Socialnomics: how social media transforms the way we live and do business.
By Erik Qualman
Wiley Books, 2009, 2011. Revised edition. 296 p.

What’s the best Italian restaurant in Manhattan?  Fewer people care what Google thinks. They are going to social networks to see what their friends and peers think.

More than half the world’s population is under 30 years old. 96 percent of this group have joined a social network. Facebook tops Google for weekly traffic in the U.S.
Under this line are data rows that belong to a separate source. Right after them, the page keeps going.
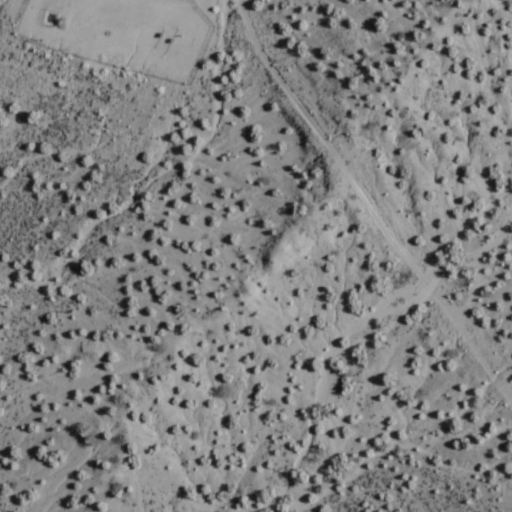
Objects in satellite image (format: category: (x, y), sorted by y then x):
road: (131, 17)
road: (359, 209)
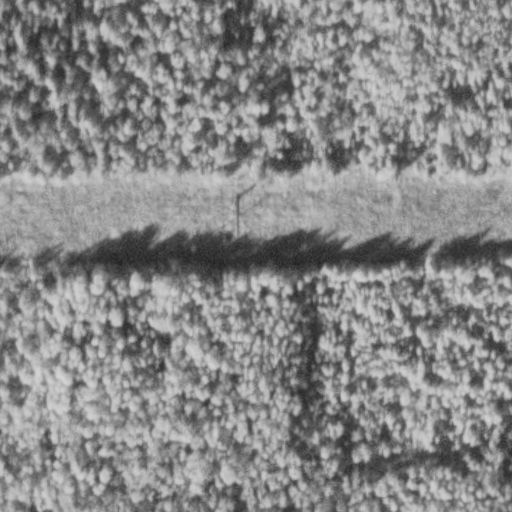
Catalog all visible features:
power tower: (216, 189)
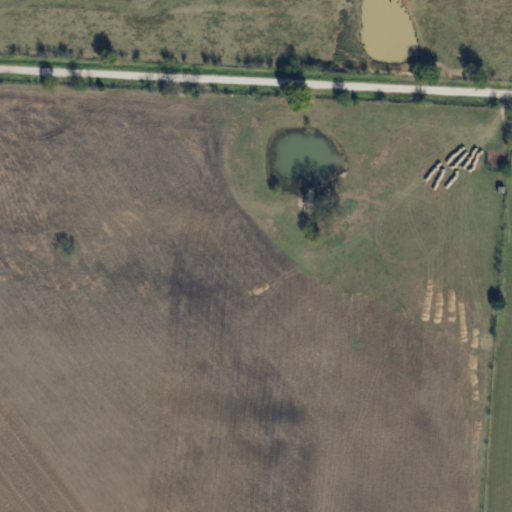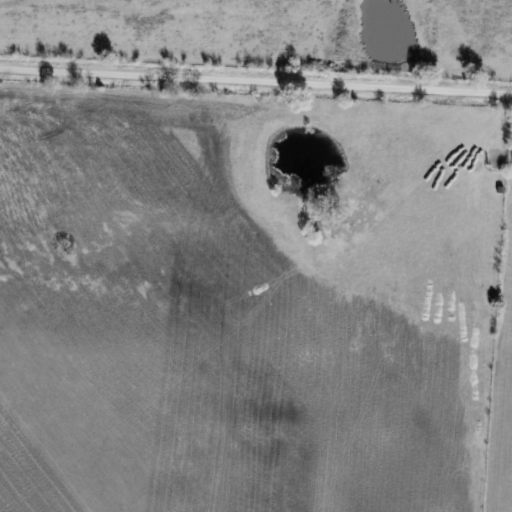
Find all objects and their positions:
road: (255, 80)
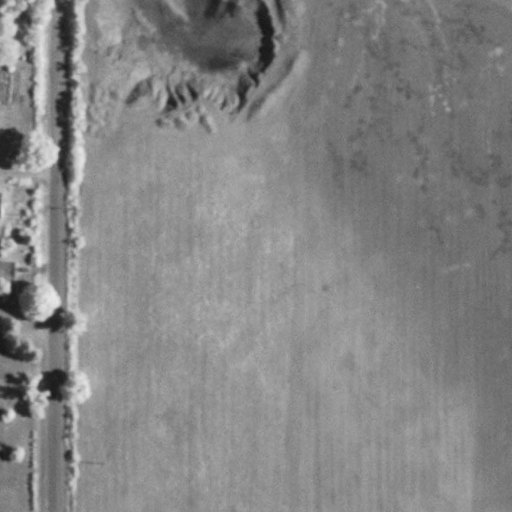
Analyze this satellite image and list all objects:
road: (57, 256)
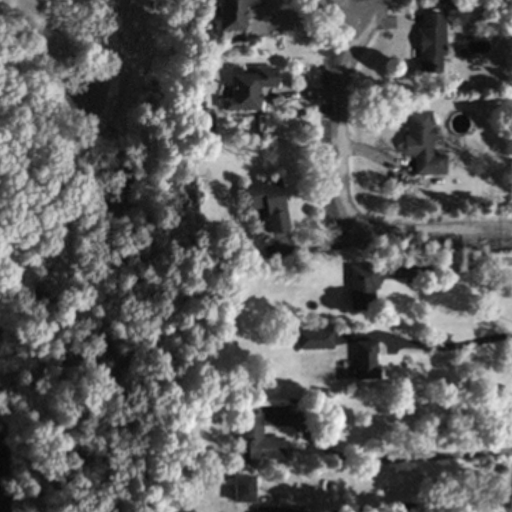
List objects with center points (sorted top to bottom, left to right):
building: (232, 14)
road: (284, 17)
building: (430, 40)
building: (247, 87)
building: (421, 143)
road: (339, 194)
building: (266, 201)
building: (361, 286)
building: (312, 339)
road: (424, 346)
building: (364, 360)
building: (258, 438)
road: (384, 457)
building: (242, 488)
road: (381, 508)
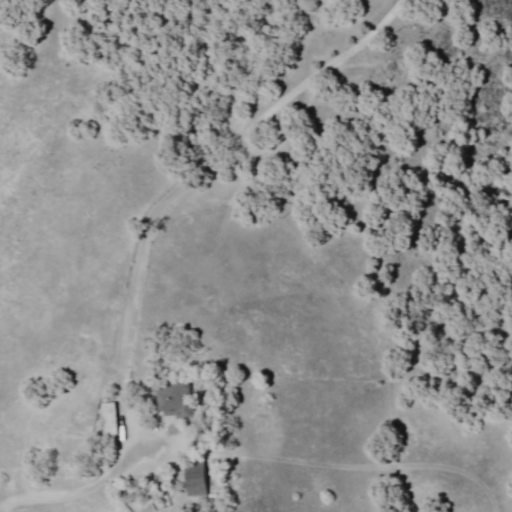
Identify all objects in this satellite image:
building: (174, 399)
building: (196, 477)
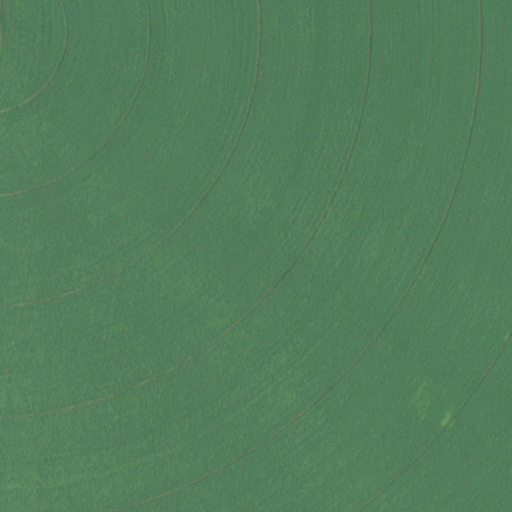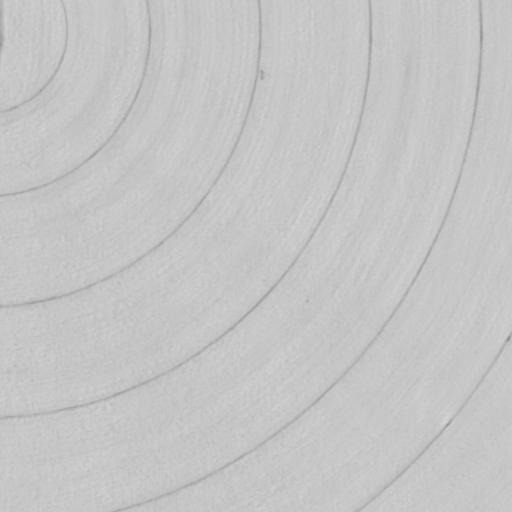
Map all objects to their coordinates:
wastewater plant: (256, 256)
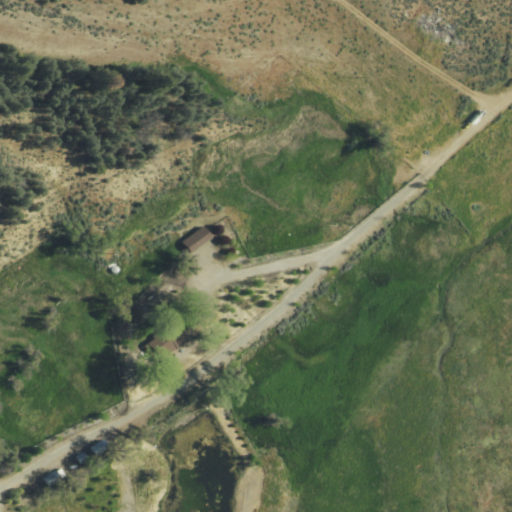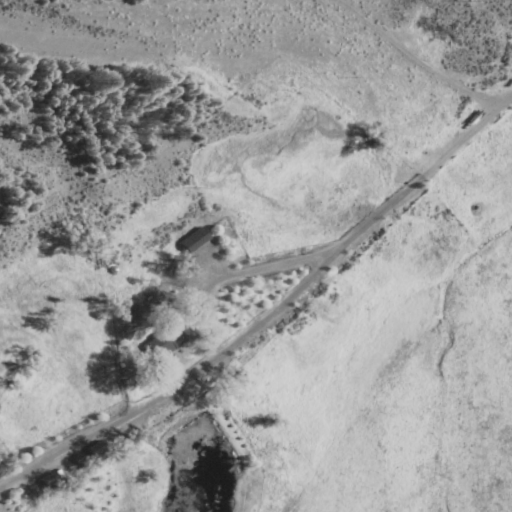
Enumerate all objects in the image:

Erik Qualman argues that social media has become the world’s largest focus group on steroids. Qualman is a consultant, global vice president of Online Marketing for EF Education, and an MBA professor at the Hult International Business School. He blogs at Socialnomics.net

He says that a small business owner who is only now just starting to practice social media can still succeed. First, define what success will look like. Then take these steps: (1) listen (2) interact (3) react (4) soft sell. If you only do step one, you will at least have a much better understanding about your business and also your customer. That is invaluable.

In this revised and updated edition of the 2009 edition Qualman shows how social media are changing consumer behavior and how businesses will benefit from understanding the phenomenon.

Did you know that more than half of the 50 million people who viewed Tina Fey’s Sarah Palin skits on SNL didn’t see them on television? They watched the skits on YouTube or within their social media network. Where is your advertising budget?

Through social networks consumers are getting more information, faster, and at no expense to them. As one example Qualman points to Zillow.com. Zillow allows users and realtors to investigate the estimated values of various real estate properties. It aggregates various public data (most recent sales price, up-to-date selling prices of the surrounding houses, asking prices, quality of schools, etc.) into an algorithm to obtain the estimated property value. To augment this third-party data, Zillow allows its user base to update various aspects.

Consumers pay less attention to traditional advertising while they use social media to decide purchases. A parent in the market for a lightweight, safe, child car seat is likely to enter the query “buying a baby seat” into his social network. There he may discover that 23 of his 181 friends have purchased a baby seat in the last 2 years. Fourteen purchased the same make and model; the average price for the most popular model was $124.99; and 3 friends want to sell their used baby seats. Could traditional advertising match that depth of information?

The travel company TripAdvisor was an early company to embrace social commerce. Then in June 2010 it added the ability for a visitor to their site to view hotel ratings and to also see who in their Facebook network had stayed at that hotel. That is a game changer, Qualman says. This is what Socialnomics is all about:  The ability for me to see what my friends and peers think about anything and everything. Social networks provide insight into a user’s demographic (age, geography, occupation, etc.) and psychographic information (hobbies, clubs, networks, desires). In the past, advertisers often had to guess at this type of data. With social media, the user tells marketers what they have been trying to determine for years.

Qualman says brand budgets that historically went to television, magazine ads, and outdoor boards are moving to digital channels for three reasons: (1) the audience has moved there, (2) it’s more cost effective, and (3) it’s easier to track.  Qualman predicts that broadcast television will eventually be pushed through the Internet and a majority of content will be viewed on tablets and iPads.

But many executives ask: How do I measure the ROI of social media?  Qualman says some companies and marketers paralyze themselves by attempting to determine the ROI of social media. They use inappropriate tools and measurements. Qualman offers 34 quick statistics that point to ways social media can be measured:

Lenovo reduced expenses with a  20 percent reduction in call center activity as customers go to community websites for answers.

Dell sold $3 million dollars worth of computers on Twitter.

Software company Genius.com reports that 24 percent of its social media leads convert to sales opportunities.

Qualman then offers 42 statistics that social media isn’t a fad: it’s a fundamental shift in the way we communicate, and provides answers to some of the more common that he has received from reporters and readers over the years.